FTIR can distinguish different molecular bounds groups based on characteristic band maxima and local peaks in the spectrum. This technique has been used to analyze bituminous binders and identify structures associated with oxidative aging. FTIR spectroscopy also provides information on chemo-mechanical coupling, which is useful for determining the mechanisms of oxidative aging.
High spatial resolution
FTIR microscopy offers high spatial resolution, which is important for studying biological materials. Its spectral resolution can go up to four cm-1. This spectral resolution is a function of the interferometer used to take the images. Image contrast can also be used to measure spatial resolution. This contrast value varies depending on the type of microscope. It can be found by comparing the image contrast with the MTF.
FTIR microscopy can detect features as small as one micron. An edx mapping is also a technique that uses x-rays to determine the elemental composition of materials. Returning to the spatial resolution of traditional FTIR, it is around twelve microns, far higher than the actual features. The high spatial resolution of FTIR microscopy can help identify calcifications that are too small to be visible with a normal microscope. Because of the spatial resolution, the method is popular among researchers, scientists, and students.

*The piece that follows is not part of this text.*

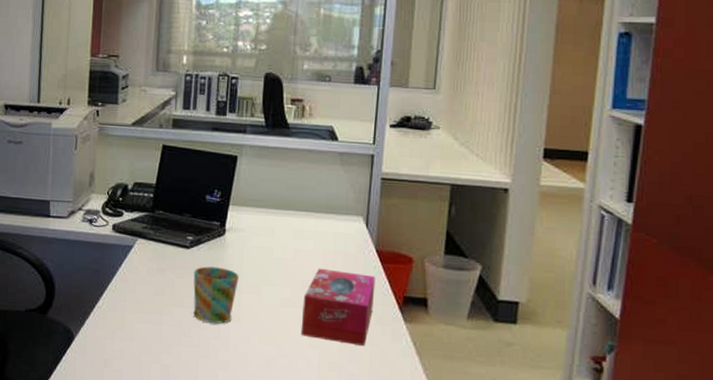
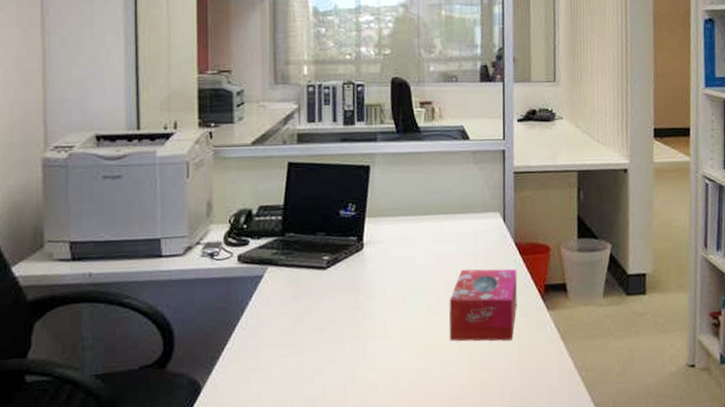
mug: present [193,266,239,324] -> none [332,284,382,345]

Unlimited analytical opportunities
The Fourier Transform Infrared (FTIR) microscope is a versatile laboratory tool to identify impurities, trace materials, and microparticles in samples. Its large working area allows researchers to study various samples, including those as thick as four centimeters and as heavy as five kilograms. This microscope also allows researchers to identify thousands of particles on a one-cm2 filter rapidly.
Nano-FTIR can also be used to investigate surface and subsurface layers. The molecular vibrations of polyethylene-oxide are similar to those of other materials, but they exhibit a difference in the strength of their oscillators and chemical bonding. The combination of these features can provide unprecedented sensitivity in various applications. In addition, nano-FTIR allows researchers to investigate surface-level processes such as ion-particle separation and chemical reactions.
Easy to use
FTIR is an analytical technique that measures the vibrational energy of molecules. Each functional group has discrete vibrational energy, and the FTIR method can identify a molecule by combining these vibrations. FTIR microscopy can be used in many fields, including material science, geology, and chemistry. This method can be used to examine the properties of materials, including rocks, liquids, and gases.
FTIR microscopy is easy to use and requires no special expertise. The technology works by collecting data from materials that absorb infrared light, revealing their chemical composition. This type of spectroscopy is especially useful for forensic analysis, where the instrument is useful for determining the chemical composition of a sample. In addition, the instrument is designed to be portable and lightweight, with a footprint the size of a laptop.